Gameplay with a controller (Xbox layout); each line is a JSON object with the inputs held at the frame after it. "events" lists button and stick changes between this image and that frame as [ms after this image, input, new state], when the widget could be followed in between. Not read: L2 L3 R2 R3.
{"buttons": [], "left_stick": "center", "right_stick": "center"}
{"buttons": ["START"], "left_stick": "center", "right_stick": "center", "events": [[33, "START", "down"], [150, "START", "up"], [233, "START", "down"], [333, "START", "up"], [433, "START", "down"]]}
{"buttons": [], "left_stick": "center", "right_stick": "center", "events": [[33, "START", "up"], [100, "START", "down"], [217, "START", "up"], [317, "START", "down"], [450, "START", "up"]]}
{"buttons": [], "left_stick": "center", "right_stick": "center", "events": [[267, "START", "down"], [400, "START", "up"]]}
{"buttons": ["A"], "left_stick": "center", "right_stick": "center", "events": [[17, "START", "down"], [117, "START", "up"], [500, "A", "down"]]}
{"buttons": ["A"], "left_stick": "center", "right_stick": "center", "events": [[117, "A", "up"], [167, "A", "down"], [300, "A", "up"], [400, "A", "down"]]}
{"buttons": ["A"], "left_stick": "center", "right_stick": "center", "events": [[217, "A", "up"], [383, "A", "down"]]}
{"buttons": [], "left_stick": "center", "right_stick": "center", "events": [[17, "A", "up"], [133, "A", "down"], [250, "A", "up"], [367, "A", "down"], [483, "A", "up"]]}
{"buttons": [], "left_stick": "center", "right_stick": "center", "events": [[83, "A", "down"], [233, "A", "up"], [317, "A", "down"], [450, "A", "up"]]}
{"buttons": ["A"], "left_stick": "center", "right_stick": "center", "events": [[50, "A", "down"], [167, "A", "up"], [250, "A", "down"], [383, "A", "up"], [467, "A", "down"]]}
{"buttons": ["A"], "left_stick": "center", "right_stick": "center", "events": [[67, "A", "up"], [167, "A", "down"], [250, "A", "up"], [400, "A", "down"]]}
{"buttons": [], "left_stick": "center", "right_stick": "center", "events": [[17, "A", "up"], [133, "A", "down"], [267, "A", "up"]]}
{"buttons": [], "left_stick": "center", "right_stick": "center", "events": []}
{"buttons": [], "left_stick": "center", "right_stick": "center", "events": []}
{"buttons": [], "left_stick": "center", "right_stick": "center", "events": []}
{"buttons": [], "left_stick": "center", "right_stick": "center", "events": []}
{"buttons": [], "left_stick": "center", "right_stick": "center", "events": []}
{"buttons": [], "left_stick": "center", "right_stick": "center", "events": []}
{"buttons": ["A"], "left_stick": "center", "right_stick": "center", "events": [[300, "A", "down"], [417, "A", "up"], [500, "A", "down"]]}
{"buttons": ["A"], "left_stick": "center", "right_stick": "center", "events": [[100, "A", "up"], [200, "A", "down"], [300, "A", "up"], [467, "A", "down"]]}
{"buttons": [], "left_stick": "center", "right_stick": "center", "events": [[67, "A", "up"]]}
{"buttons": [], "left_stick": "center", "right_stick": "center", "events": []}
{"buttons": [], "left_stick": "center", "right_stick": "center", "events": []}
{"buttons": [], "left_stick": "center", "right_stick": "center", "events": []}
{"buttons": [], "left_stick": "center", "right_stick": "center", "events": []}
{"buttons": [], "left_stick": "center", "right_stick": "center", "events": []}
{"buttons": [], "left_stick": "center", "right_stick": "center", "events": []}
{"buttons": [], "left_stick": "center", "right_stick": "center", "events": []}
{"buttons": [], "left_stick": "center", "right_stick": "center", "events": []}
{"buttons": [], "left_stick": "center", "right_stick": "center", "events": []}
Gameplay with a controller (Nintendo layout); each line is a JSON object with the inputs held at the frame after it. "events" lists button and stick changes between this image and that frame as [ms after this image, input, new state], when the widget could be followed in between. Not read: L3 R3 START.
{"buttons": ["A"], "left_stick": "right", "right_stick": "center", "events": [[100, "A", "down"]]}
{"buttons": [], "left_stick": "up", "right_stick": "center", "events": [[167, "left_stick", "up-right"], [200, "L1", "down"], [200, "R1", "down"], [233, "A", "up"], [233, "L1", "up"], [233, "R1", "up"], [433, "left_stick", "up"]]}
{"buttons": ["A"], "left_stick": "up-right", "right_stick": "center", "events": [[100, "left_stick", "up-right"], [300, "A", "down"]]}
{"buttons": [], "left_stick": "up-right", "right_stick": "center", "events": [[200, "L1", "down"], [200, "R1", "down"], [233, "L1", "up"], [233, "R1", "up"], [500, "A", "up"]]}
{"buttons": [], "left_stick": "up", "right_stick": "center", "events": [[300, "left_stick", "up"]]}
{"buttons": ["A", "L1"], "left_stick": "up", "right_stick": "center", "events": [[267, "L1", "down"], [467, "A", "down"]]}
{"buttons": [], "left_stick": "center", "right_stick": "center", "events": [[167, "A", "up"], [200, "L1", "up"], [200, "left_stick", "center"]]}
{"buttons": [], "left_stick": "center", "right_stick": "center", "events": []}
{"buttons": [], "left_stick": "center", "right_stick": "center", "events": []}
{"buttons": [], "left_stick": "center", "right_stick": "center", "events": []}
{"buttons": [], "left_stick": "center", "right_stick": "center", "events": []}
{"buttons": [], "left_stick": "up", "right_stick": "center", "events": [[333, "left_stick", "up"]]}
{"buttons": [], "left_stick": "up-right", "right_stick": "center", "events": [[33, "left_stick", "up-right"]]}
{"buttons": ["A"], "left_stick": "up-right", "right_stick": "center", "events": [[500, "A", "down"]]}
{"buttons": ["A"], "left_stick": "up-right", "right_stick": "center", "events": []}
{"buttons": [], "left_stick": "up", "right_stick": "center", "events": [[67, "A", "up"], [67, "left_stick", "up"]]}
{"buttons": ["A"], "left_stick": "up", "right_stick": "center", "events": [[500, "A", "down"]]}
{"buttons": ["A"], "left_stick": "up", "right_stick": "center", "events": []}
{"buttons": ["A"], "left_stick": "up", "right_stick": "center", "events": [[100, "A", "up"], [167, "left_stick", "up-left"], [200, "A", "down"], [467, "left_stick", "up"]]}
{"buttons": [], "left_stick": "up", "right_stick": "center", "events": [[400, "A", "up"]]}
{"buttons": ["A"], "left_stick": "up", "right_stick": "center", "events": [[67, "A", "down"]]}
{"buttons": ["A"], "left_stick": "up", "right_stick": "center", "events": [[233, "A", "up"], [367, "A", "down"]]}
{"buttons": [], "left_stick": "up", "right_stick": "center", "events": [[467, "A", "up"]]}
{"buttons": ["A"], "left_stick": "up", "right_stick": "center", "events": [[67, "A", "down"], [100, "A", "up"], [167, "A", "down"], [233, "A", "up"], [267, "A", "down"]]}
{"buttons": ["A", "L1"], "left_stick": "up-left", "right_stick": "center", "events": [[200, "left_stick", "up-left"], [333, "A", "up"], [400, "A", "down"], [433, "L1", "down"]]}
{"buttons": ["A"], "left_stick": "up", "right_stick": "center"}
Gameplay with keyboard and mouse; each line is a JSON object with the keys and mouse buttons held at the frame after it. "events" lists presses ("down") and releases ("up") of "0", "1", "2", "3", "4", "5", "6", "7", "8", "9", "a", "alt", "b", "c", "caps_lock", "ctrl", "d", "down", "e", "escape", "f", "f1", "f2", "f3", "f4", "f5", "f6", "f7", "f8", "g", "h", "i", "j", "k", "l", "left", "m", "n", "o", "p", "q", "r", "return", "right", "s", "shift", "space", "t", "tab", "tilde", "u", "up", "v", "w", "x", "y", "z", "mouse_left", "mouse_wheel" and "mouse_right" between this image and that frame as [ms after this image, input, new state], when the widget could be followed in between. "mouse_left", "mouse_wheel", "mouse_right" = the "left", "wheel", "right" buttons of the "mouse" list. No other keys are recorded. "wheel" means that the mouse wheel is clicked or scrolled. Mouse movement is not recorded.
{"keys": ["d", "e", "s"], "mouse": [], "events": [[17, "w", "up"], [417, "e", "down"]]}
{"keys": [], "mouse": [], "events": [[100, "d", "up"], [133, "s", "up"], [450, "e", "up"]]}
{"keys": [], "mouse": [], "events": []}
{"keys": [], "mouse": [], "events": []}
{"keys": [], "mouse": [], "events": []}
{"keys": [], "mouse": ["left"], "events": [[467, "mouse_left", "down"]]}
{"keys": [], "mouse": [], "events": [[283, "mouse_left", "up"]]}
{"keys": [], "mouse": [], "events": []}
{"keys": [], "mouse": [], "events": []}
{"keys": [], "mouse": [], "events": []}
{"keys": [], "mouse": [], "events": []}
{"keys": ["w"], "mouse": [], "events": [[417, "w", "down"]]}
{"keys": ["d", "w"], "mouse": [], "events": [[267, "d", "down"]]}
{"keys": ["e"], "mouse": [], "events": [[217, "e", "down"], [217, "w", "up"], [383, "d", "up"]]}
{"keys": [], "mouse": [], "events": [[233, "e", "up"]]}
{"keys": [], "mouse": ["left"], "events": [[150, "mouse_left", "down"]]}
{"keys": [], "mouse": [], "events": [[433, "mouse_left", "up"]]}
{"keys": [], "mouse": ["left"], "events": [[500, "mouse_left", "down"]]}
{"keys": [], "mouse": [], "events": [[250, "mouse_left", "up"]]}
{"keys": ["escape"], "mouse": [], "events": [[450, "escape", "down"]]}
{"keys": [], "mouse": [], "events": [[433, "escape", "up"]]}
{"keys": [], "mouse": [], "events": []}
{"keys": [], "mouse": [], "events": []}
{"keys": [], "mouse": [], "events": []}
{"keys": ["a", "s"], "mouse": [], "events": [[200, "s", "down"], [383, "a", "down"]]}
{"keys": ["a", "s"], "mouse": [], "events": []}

• TASK DESCRIPTION: Report all lines of the data that include the word "inputs".

• REPLY TO THE EXERCISE:
Gameplay with a controller (Xbox layout); each line is a JSON object with the inputs held at the frame after it. "events" lists button and stick changes between this image and that frame as [ms after this image, input, new state], when the widget could be followed in between. Not read: L2 L3 R2 R3.
Gameplay with a controller (Nintendo layout); each line is a JSON object with the inputs held at the frame after it. "events" lists button and stick changes between this image and that frame as [ms after this image, input, new state], when the widget could be followed in between. Not read: L3 R3 START.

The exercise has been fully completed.